= Wedlocked =

Television series

Wedlocked is an Australian sitcom that ran for eleven episodes in 1994 on the Seven Network. It was created by Andrew Knight and Doug MacLeod.

==Premise==
A single author of a marriage guidance book gets a "pretend" wife for appearances. The wife and her daughter move in with the author and his son.

==Production==
Created by Andrew Knight and Doug MacLeod and co-written by Steve Vizard it was devised as a 13 part series.

==Cast==
- Brandon Burke as Dr.
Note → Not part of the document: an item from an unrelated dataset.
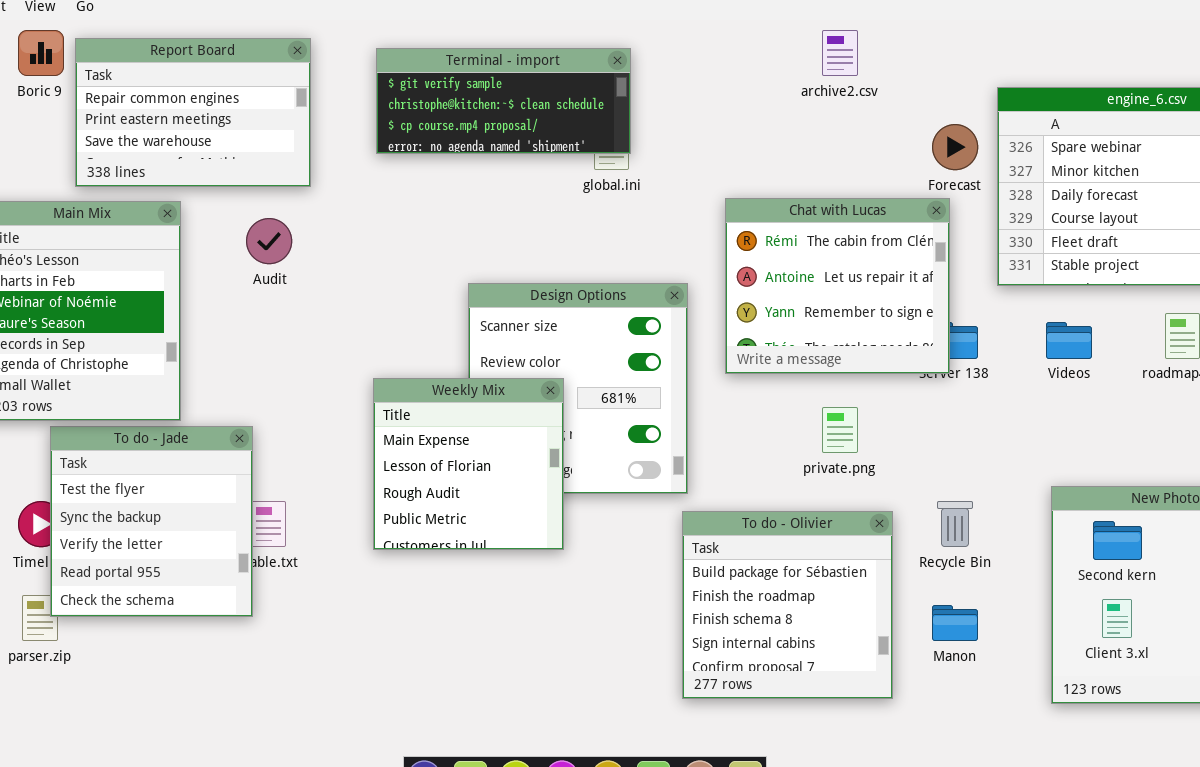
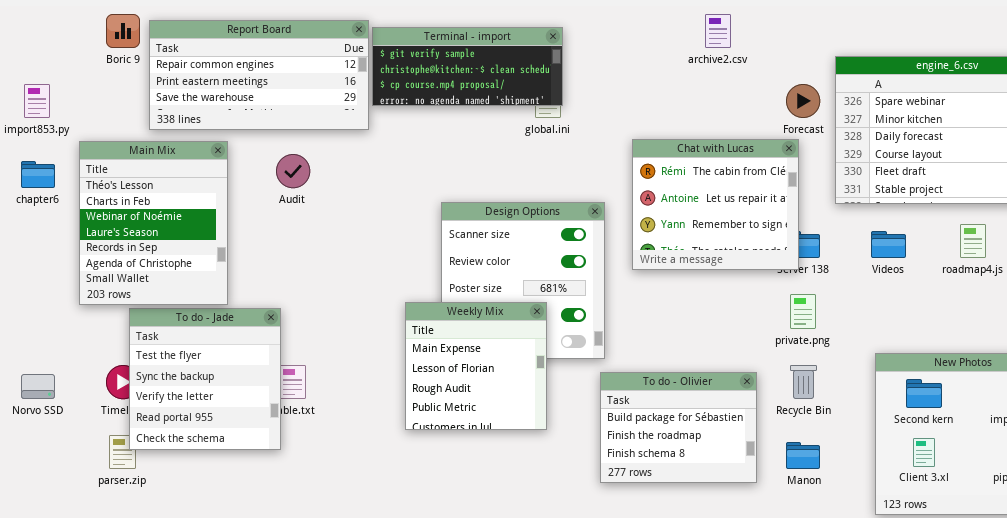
Report Board: [75,38,311,187] -> [149,20,369,130], resized
Weekly Mix: [373,378,564,550] -> [405,302,547,430], moved
private.png: [822,407,858,453] -> [790,294,816,329], moved
To do - Olivier: [682,511,893,699] -> [600,372,757,483], resized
Chris Gilchrist
- Dina Panozzo as Susie Abruzzo
- Richard Piper as Lex Dexter
- Kelly Sulikowski as Holly Abruzzo
- Paul Reardon as Ben Gilchrist
- Tony Barber as Tony Johnson
- Terry Gill as Ainslie Barton
- Robert Menzies as Carl
- Terrie Waddell as Julia
- Alan Hopgood as Father Damien
- Kym Gyngell as Harold
- Lynda Gibson as Deidre
- Bud Tingwell
- Kim Trengove as Beth

==Reception==
Reviewing the early episodes The Age's Mark Lawrence says "the first two episodes just lacked that "spark", that something that turns a smile into a good loud laugh. But it made me happy enough to tune in again."